# Source document

File size: 15,383 Bytes

ebffcb3

---
# DO NOT TOUCH — Managed by doc writer
ContentId: 2bb06188-d394-4b98-872c-0bf26c8a674d
DateApproved: 3/7/2019

# Summarize the whole topic in less than 300 characters for SEO purpose
MetaDescription: A guide to
---

# Syntax Highlight Guide

Syntax highlighting determines the color and style of source code displayed in the Visual Studio Code editor. It is responsible for colorizing keywords like `if` or `for` in JavaScript differently than strings and comments and variable names.

There are two components to syntax highlighting:

- Breaking text into a list of tokens and scopes using a grammar
- Then using a theme to map these scopes to specific colors and styles

This document only discusses the first part: breaking text into tokens and scopes that existing color themes can colorize. For more information about customizing the styling of different scopes in the editor, see the [Color Theme Guide](/api/extension-guides/color-theme#syntax-colors)

## TextMate grammars

VS Code uses [TextMate grammars][tm-grammars] to break text into a list of tokens. TextMate grammars are a structured collection of [Oniguruma regular expressions](https://macromates.com/manual/en/regular_expressions) and are typically written as a plist or JSON. You can find a good introduction to TextMate grammars [here](https://www.apeth.com/nonblog/stories/textmatebundle.html), and you can take a look at existing TextMate grammars to learn more about how they work.

### Tokens and scopes

Tokens are one or more characters that are part of the same program element. Example tokens include operators such as `+` and `*`, variable names such as `myVar`, or strings such as `"my string"`.

Each token is associated with a scope that defines the context of the token. A scope is a dot separated list of identifiers that specify the context of the current token. The `+` operation in JavaScript for example has the scope `keyword.operator.arithmetic.js`.

# Material provided
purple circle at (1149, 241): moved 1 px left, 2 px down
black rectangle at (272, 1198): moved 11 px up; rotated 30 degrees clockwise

==

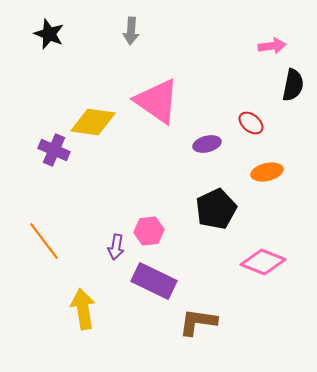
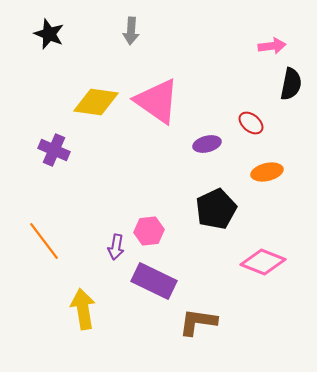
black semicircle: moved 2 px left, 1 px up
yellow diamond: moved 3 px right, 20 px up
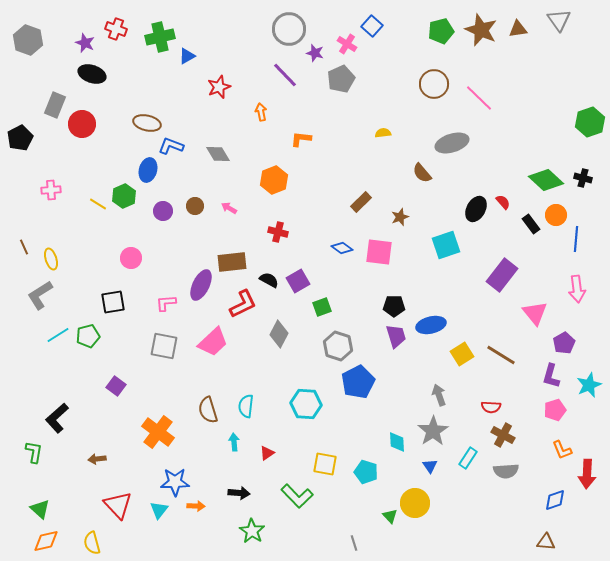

* * *

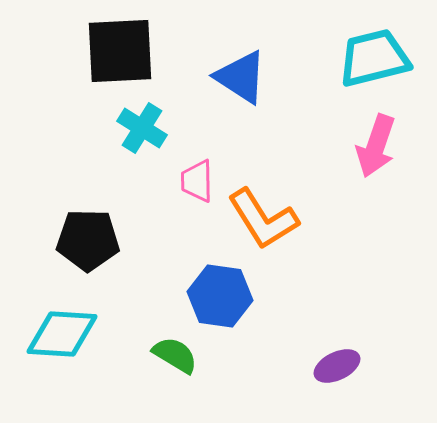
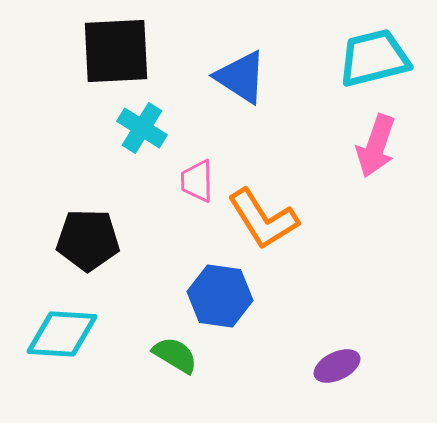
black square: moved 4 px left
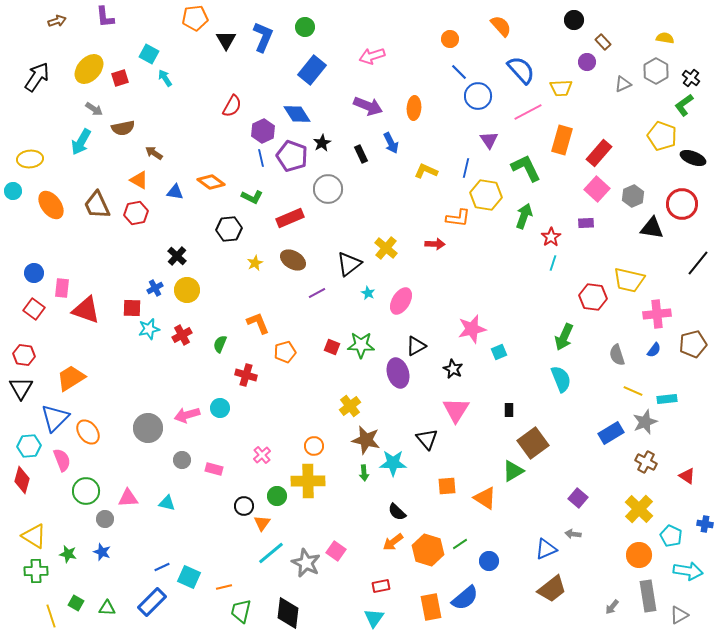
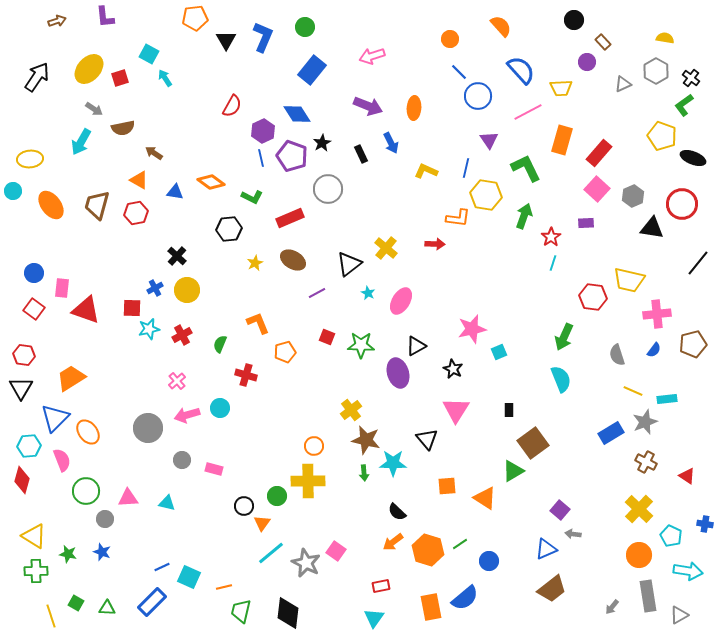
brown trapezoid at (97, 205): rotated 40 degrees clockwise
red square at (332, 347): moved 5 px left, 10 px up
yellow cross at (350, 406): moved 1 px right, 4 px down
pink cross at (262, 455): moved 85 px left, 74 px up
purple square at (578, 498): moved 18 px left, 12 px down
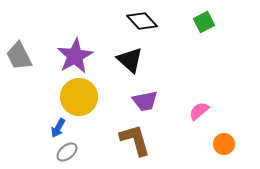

# Instructions for the task
Retype the passage from the syntax highlighting guide between "## TextMate grammars" and "how they work.", inclusive. Work only from the syntax highlighting guide and leave the listing aside.

# Result of this exercise
## TextMate grammars

VS Code uses [TextMate grammars][tm-grammars] to break text into a list of tokens. TextMate grammars are a structured collection of [Oniguruma regular expressions](https://macromates.com/manual/en/regular_expressions) and are typically written as a plist or JSON. You can find a good introduction to TextMate grammars [here](https://www.apeth.com/nonblog/stories/textmatebundle.html), and you can take a look at existing TextMate grammars to learn more about how they work.